**TRY IT**
Find each line in the material that contains the word "median" and copy those lines out in full.
-------------------------
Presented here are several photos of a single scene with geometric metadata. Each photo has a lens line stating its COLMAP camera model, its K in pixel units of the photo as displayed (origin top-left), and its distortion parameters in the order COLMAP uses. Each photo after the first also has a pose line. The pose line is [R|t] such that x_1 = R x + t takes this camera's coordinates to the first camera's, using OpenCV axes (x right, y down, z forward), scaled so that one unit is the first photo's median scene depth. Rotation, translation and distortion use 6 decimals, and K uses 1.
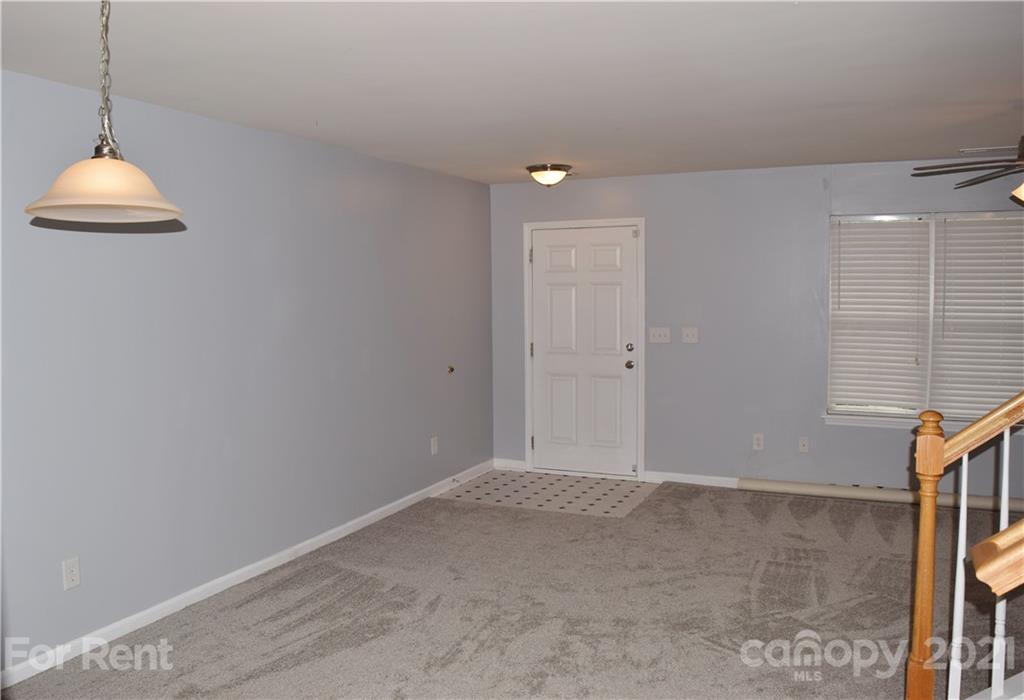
lens RADIAL K [[898.3, 0, 510.0], [0, 898.3, 345.5], [0, 0, 1]] dist [-0.057812, -0.002936]
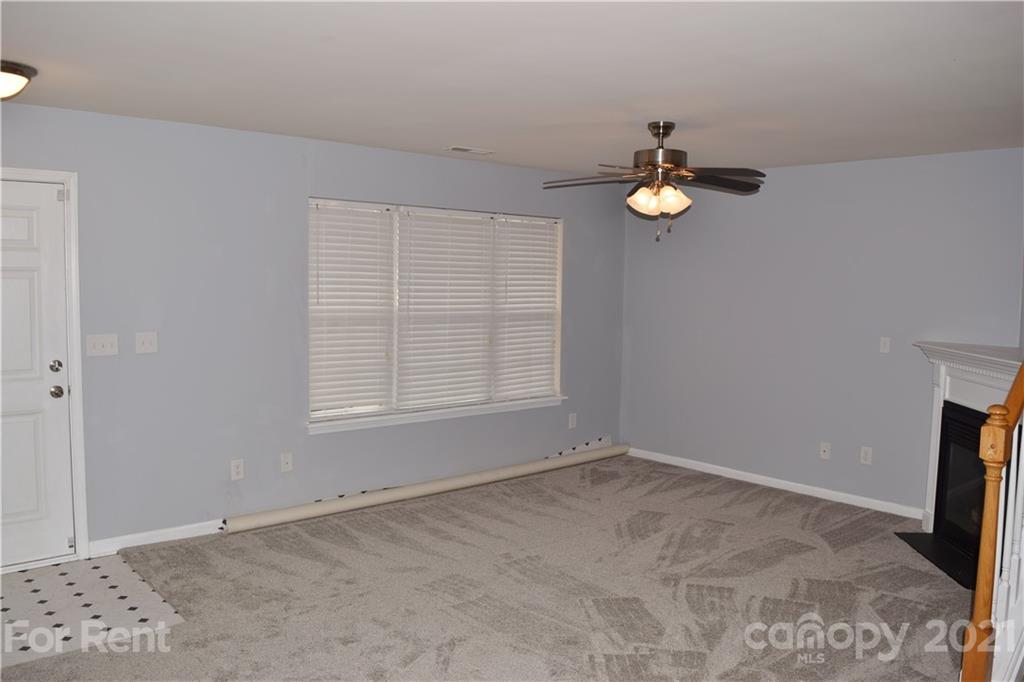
lens RADIAL K [[809.8, 0, 514.3], [0, 809.8, 343.6], [0, 0, 1]] dist [-0.088531, 0.020086]
pose [[0.405430, -0.058956, 0.912223, -0.286936], [0.038827, 0.998128, 0.047252, -0.031670], [-0.913301, 0.016261, 0.406960, 0.497950]]
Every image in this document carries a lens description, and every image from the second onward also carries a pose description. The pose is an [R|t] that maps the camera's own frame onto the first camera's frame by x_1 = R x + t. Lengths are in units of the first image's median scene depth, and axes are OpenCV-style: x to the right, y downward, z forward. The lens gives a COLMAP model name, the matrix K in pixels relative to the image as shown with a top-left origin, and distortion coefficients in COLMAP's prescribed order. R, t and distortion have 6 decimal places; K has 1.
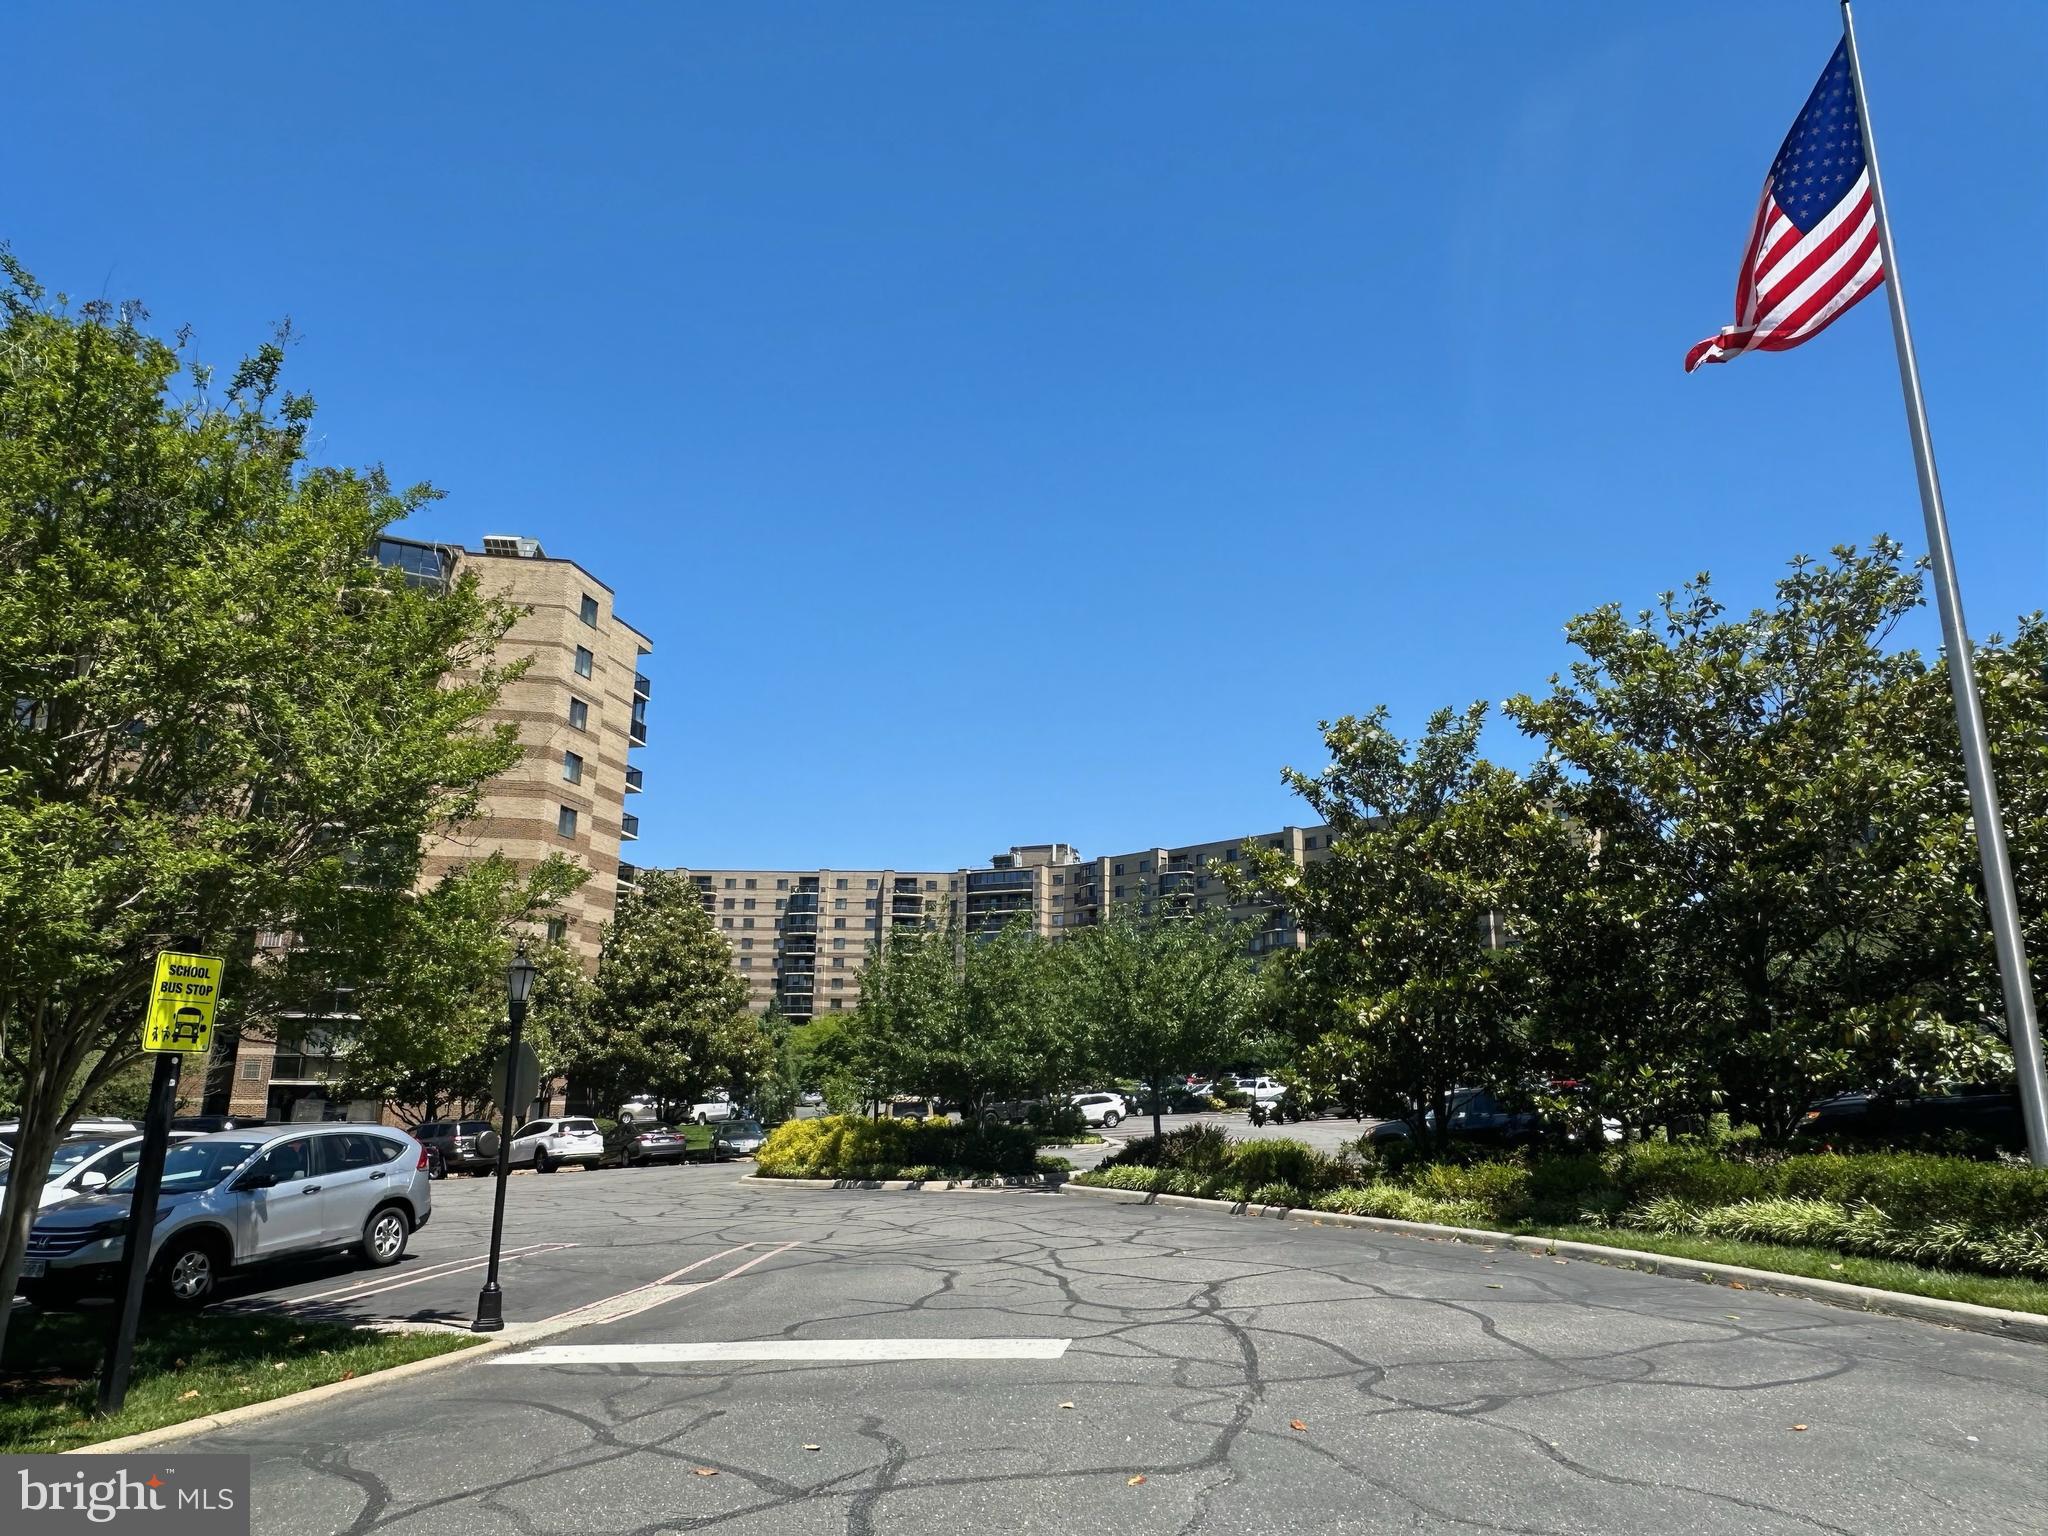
lens RADIAL K [[1317.0, 0, 1024.0], [0, 1317.0, 768.0], [0, 0, 1]] dist [-0.000591, -0.000537]
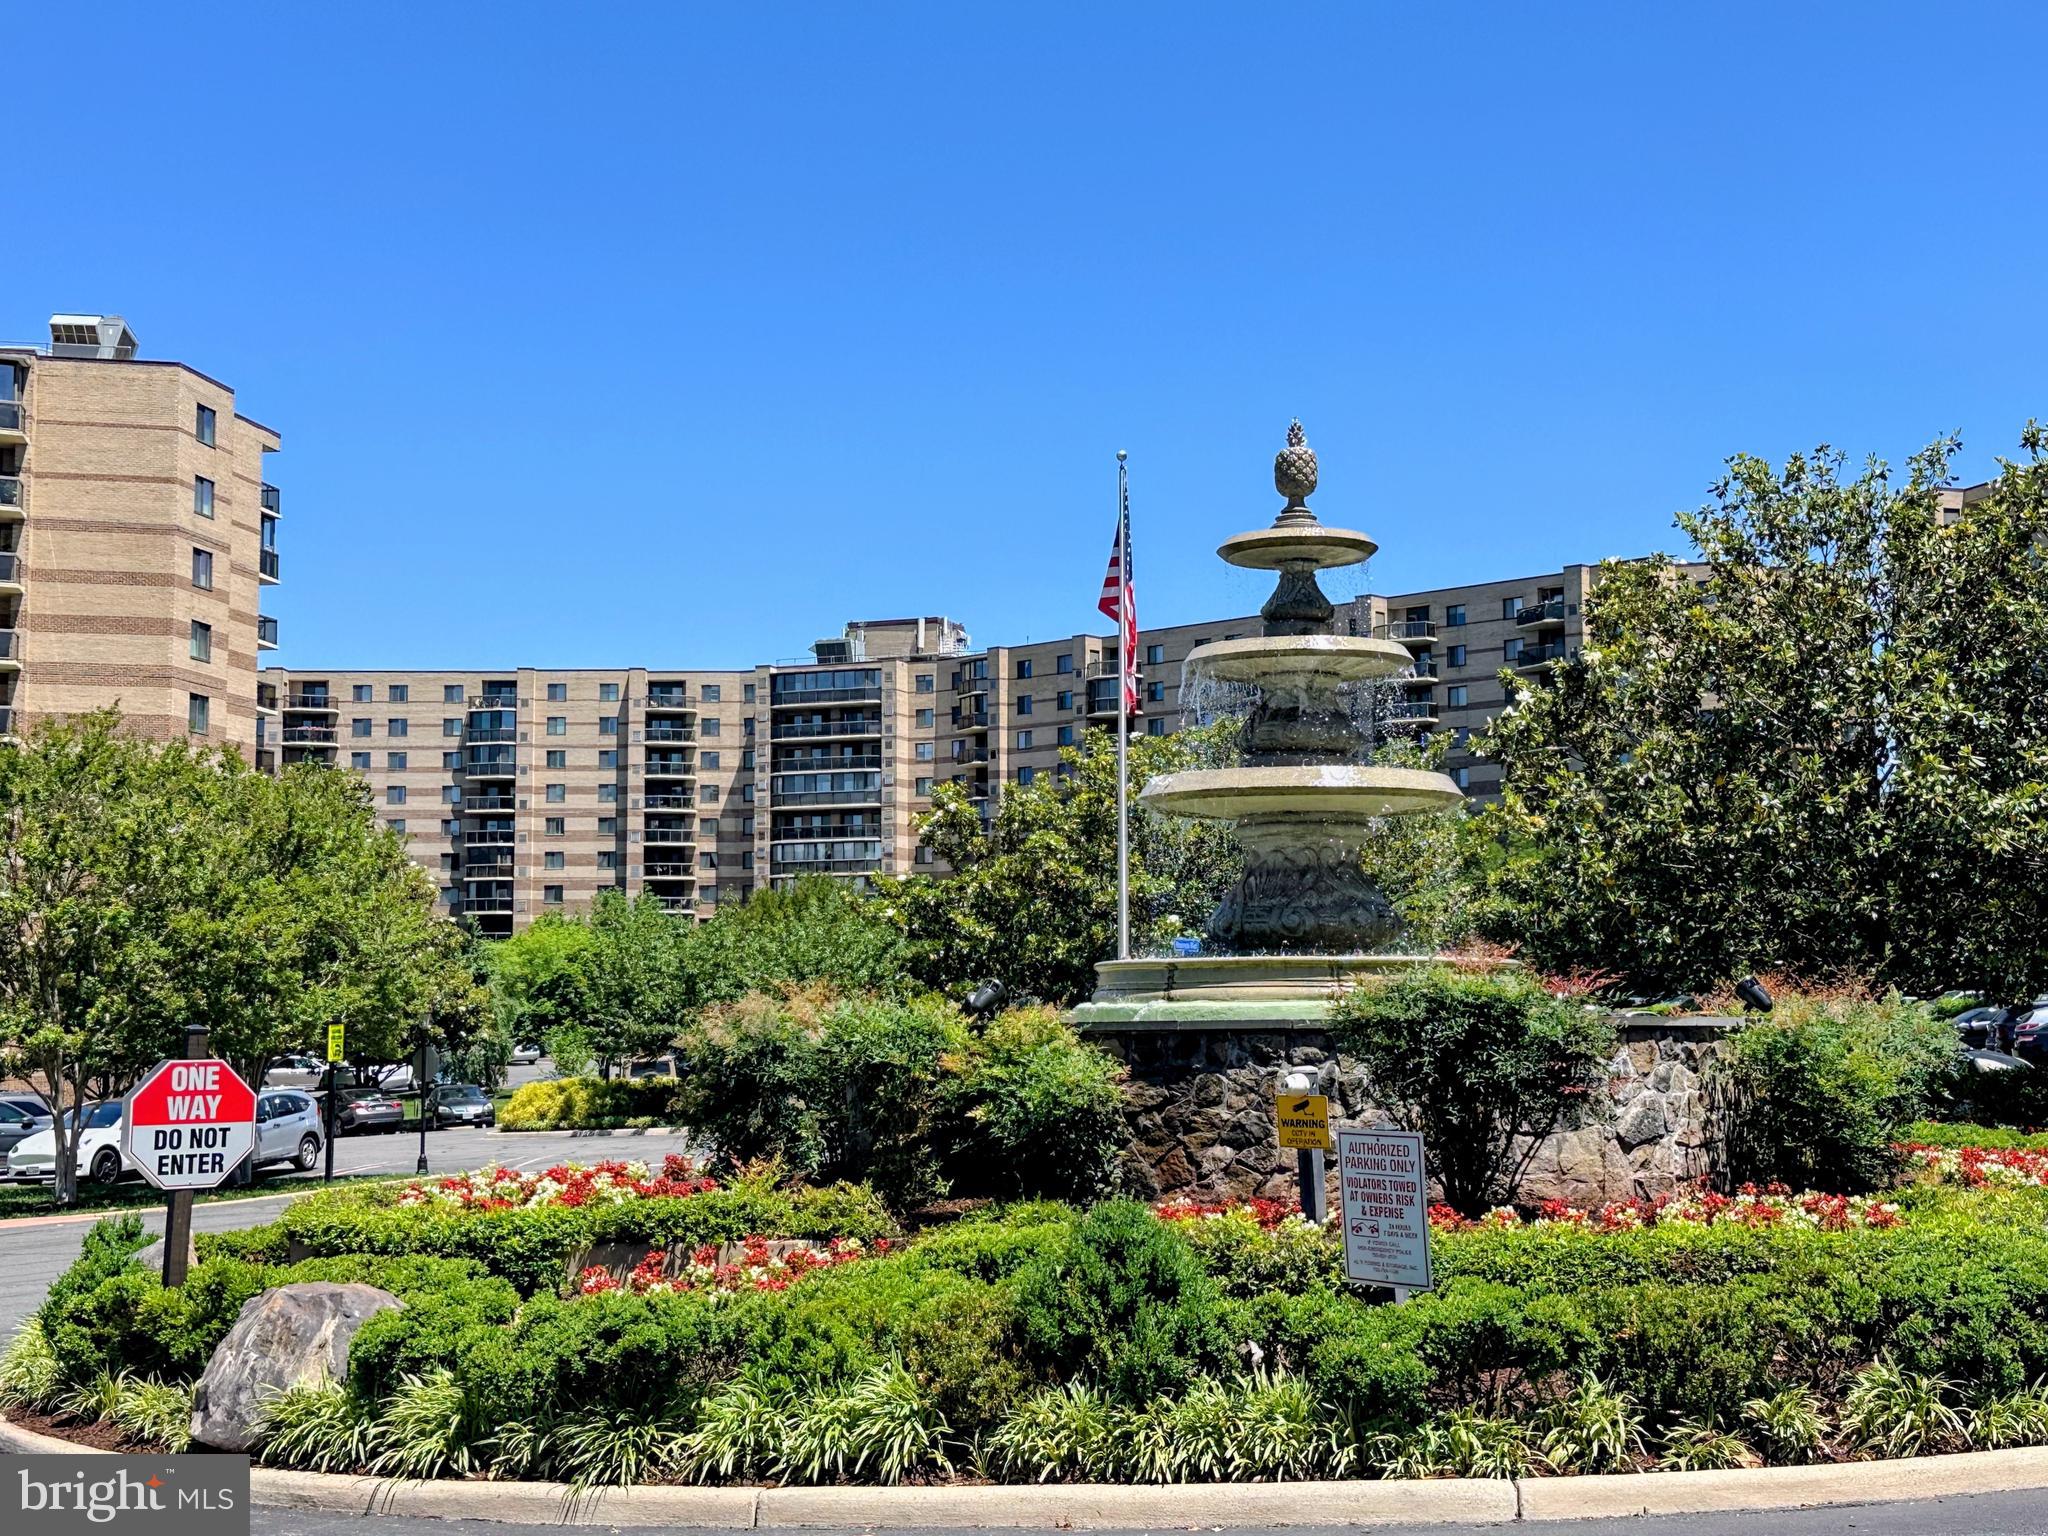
lens RADIAL K [[2682.4, 0, 1024.0], [0, 2682.4, 768.0], [0, 0, 1]] dist [0.108440, 0.037533]
pose [[0.999268, -0.012431, 0.036193, 0.026361], [0.007016, 0.989251, 0.146058, -0.053362], [-0.037619, -0.145697, 0.988614, -0.201700]]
-------------------------
**SOLUTION**
Presented here are several photos of a single scene with geometric metadata. Each photo has a lens line stating its COLMAP camera model, its K in pixel units of the photo as displayed (origin top-left), and its distortion parameters in the order COLMAP uses. Each photo after the first also has a pose line. The pose line is [R|t] such that x_1 = R x + t takes this camera's coordinates to the first camera's, using OpenCV axes (x right, y down, z forward), scaled so that one unit is the first photo's median scene depth. Rotation, translation and distortion use 6 decimals, and K uses 1.
Every image in this document carries a lens description, and every image from the second onward also carries a pose description. The pose is an [R|t] that maps the camera's own frame onto the first camera's frame by x_1 = R x + t. Lengths are in units of the first image's median scene depth, and axes are OpenCV-style: x to the right, y downward, z forward. The lens gives a COLMAP model name, the matrix K in pixels relative to the image as shown with a top-left origin, and distortion coefficients in COLMAP's prescribed order. R, t and distortion have 6 decimal places; K has 1.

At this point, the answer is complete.